• _Text shown_:
═══

Not surprisingly, A. ferox exhibited a higher blood PCO2 and plasma [HCO3−1] at 25°C than at 15°C, reflecting its greater reliance on pulmonary respiration at higher temperatures. In effect, at 25°C, A. ferox displays the same type of blood gas shift that is seen during respiration in air compared with water. This trend has also been reported in the lungfish (Neoceratodus forsteri) and the mud puppy (Necturus maculosus) as well as in obligate air-breathing fishes (Electrophorus electricus and Protopterus aethiopicus) (Lenfant et al., 1967; Lenfant and Johansen, 1967; Delaney et al., 1977). In addition, this trend can be seen in the developmental stage of the salamander Ambystoma mexicanum when the adult becomes more dependent on air-breathing for CO2 elimination (Burggren and Wood, 1981). C. picta, in contrast, did not display this pattern with respect to either its respiratory or acid–base profiles.

Many lung-breathing amphibians and reptiles remove CO2 cutaneously both at rest and while diving (Gage and Gage, 1886; Jackson et al., 1976; Shelton and Boutilier, 1982; Stone et al., 1992a; Bagatto and Henry, 1999). Compared with emydids, softshell turtles are more proficient at non-pulmonary CO2 excretion. Apalone mutica and A. spinifera excrete 64% and 85% of their total CO2, respectively, into the aquatic habitat; this is more than twice as much as Pseudemys scripta and six times more than Trachemys scripta elegans, two emydid species (Jackson et al., 1976; Stone et al., 1992a; Bagatto and Henry, 1999). The high percentage aquatic rate of CO2 excretion in softshell turtles is similar to that reported for air-breathing fish (70–81%) (Lenfant and Johansen, 1968; Farber and Rahn, 1970). This ability may enable an animal to increase its dive duration. At 15°C, softshell turtles significantly increased their dive duration despite the fact that, during these apnoeic periods, oxygen levels were progressively depleted. However, increased lactate and long-term apnoea (two conditions not found in this study) have been shown to facilitate non-pulmonary CO2 excretion in Trachemys scripta elegans, indicating that this ability may be important during the winter months in emydids (Ultsch and Jackson, 1982).

═══

• _Your task_: Carry on the passage about how softshell turtles and other air-breathers get rid of CO2, starting right after its last sentence.

═══

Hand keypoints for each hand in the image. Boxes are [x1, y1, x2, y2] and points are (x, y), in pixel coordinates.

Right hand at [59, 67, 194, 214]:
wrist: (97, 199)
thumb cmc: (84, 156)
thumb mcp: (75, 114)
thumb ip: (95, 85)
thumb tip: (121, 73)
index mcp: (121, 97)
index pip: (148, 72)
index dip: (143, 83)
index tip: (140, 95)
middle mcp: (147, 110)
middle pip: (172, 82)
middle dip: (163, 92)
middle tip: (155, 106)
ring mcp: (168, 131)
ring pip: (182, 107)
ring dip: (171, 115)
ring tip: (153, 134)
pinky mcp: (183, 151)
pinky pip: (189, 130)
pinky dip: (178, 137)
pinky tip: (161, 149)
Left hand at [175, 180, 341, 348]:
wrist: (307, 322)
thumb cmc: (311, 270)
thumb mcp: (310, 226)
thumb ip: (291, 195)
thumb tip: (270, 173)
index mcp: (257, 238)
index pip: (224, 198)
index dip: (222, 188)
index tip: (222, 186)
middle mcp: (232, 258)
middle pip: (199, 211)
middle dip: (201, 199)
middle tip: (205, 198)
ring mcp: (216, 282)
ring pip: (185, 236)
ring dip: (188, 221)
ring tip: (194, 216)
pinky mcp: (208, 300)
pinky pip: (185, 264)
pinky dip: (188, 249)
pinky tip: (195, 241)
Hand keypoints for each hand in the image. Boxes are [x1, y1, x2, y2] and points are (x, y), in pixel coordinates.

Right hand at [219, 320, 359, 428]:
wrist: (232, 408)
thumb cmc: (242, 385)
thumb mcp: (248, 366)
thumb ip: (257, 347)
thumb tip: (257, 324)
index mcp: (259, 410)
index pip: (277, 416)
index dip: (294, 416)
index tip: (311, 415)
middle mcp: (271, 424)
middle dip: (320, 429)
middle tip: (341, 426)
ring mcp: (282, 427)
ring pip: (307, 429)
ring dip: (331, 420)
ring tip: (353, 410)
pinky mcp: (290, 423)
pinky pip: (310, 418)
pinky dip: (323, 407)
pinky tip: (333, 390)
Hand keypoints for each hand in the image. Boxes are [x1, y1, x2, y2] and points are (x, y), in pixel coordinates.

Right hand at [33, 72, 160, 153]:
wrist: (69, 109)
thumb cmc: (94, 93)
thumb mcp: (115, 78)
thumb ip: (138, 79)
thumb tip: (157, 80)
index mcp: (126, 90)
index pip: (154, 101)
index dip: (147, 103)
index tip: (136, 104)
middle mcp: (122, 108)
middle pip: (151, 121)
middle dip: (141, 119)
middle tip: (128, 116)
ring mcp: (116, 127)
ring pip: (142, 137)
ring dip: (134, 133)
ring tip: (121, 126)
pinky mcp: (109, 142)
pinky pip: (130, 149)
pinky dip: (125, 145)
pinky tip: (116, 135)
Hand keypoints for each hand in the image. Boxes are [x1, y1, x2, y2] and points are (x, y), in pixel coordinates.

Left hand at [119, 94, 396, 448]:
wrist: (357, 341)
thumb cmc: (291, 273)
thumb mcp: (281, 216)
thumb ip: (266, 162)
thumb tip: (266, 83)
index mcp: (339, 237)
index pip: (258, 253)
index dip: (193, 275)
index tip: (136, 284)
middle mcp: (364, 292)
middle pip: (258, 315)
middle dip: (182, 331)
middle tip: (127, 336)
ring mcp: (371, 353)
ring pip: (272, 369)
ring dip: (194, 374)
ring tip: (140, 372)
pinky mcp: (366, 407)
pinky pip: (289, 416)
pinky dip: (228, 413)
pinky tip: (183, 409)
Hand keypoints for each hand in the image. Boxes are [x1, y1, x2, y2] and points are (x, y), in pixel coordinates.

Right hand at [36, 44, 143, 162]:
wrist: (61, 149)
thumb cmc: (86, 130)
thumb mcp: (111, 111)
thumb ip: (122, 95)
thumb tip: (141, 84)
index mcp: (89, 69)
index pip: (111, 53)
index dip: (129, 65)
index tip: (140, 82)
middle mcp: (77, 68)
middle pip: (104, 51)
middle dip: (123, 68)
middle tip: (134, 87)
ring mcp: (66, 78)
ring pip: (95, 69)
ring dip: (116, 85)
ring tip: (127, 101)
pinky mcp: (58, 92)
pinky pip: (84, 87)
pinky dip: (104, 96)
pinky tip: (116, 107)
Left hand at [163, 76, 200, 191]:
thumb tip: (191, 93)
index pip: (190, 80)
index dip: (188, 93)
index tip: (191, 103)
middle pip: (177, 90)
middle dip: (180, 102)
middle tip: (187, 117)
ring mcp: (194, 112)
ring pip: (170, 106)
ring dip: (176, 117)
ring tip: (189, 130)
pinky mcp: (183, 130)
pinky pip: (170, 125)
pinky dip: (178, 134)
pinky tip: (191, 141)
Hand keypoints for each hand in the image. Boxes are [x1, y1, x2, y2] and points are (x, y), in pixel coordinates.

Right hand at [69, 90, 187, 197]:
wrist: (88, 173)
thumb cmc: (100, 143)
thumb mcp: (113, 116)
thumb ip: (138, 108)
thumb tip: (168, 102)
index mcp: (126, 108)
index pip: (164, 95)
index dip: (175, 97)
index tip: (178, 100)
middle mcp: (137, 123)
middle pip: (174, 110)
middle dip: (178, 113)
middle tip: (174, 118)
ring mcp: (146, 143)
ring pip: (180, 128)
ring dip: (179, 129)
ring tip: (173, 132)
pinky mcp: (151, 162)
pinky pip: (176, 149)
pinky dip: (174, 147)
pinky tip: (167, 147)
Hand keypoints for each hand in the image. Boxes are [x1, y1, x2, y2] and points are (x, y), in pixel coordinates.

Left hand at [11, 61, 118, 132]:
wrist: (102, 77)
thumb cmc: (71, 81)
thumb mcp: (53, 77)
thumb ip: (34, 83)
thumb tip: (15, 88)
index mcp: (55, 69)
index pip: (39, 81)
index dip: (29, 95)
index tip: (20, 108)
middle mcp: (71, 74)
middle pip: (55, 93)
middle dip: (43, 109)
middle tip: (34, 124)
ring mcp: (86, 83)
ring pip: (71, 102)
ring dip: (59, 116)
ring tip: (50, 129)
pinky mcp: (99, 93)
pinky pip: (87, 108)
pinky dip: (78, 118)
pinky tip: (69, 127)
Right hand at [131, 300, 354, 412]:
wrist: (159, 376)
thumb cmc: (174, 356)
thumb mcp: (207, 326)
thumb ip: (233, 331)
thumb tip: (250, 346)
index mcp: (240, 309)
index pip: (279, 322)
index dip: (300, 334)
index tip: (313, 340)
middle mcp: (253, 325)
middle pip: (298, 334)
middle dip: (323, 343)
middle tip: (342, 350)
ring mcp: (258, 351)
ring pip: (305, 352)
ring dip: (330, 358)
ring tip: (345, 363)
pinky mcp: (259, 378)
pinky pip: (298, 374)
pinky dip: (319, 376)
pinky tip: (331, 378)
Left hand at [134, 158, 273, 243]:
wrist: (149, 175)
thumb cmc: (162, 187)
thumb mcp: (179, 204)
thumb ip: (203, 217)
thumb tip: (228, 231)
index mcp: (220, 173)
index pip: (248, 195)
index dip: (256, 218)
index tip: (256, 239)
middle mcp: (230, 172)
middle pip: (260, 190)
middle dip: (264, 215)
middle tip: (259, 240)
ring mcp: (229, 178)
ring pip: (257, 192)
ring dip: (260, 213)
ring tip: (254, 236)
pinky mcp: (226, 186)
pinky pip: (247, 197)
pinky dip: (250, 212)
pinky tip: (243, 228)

═══

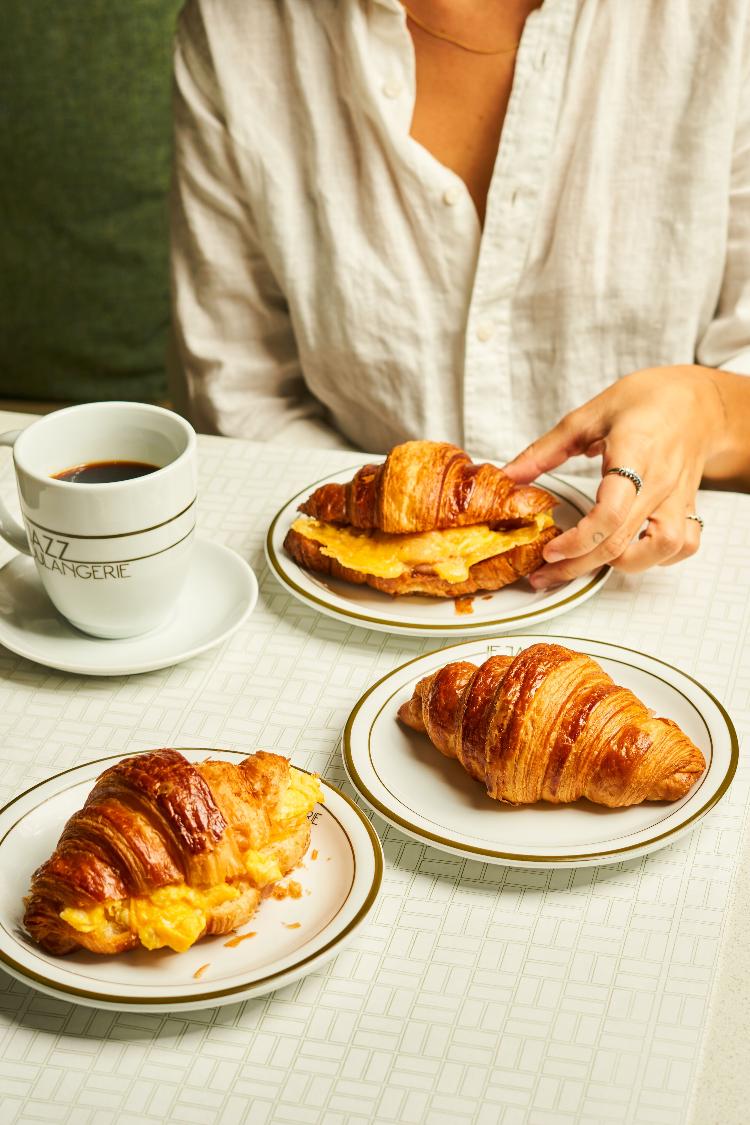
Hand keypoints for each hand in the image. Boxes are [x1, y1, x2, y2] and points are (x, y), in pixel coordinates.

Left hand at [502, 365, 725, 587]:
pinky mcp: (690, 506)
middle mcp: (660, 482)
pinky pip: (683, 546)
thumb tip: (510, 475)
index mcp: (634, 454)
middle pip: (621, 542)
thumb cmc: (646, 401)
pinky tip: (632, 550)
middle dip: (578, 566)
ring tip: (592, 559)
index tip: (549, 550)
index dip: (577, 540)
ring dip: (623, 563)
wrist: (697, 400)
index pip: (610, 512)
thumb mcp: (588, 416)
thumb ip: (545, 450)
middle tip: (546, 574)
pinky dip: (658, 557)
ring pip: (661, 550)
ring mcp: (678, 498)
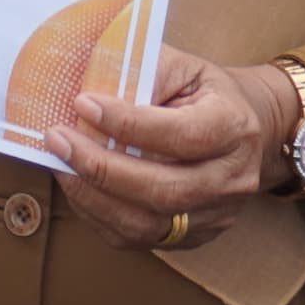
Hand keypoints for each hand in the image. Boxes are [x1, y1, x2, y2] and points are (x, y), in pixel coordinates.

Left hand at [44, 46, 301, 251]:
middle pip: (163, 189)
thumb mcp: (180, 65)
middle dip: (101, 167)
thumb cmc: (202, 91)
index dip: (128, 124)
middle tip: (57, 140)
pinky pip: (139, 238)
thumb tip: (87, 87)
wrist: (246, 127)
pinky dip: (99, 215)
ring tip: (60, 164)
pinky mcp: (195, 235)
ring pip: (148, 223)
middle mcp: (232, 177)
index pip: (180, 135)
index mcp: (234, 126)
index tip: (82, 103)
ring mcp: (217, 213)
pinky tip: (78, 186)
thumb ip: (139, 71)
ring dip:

═══

• _Exercise answer_:
Another way to demonstrate the influence of the partitioning of gas exchange on extracellular PCO2 is to utilize a PCO2versus PO2 diagram (Rahn and Howell, 1976; Dejours, 1981; Dejours, 1988; Truchot, 1987) (Fig.2). Decreased pulmonary gas exchange and increased cutaneous gas exchange shift PCO2 values of species using bimodal respiration to various levels intermediate between those of strict water- and air-breathers. Within this large intermediate range, the actual level may determine the relative importance of the lungs and skin as organs of CO2 exchange (Truchot, 1987). Even though O2 and CO2 exchanges in the lung and gills are very complex (Piiper and Scheid, 1975), postbranchial and postpulmonary blood PO2 and PCO2 are not very different from their values in gill water or in the gas located in the alveolus (Dejours, 1988). Therefore, blood gas values can be superimposed on the PCO2versus PO2 diagram. For a given value of respiratory quotient (RQ), the relationship between (PextO2PintO2, where PextO2 is water PO2 and PintO2 is blood PO2) and PintCO2 is a straight line originating at the abscissa PextO2 (Dejours, 1981). PCO2 values were lower in softshell turtles at cold temperatures indicating that, during the longer dives at cold temperatures, these animals rely on non-pulmonary gas exchange and thus become superior non-pulmonary respirers. At warm temperatures, values for softshell turtles move closer to the air-breathing line. Their blood gas data support the suggestion that they are physiologically switching from water-breathing to air-breathing. In contrast, C. picta blood gas data reflect their high dependence on aerial oxygen uptake regardless of environmental temperature.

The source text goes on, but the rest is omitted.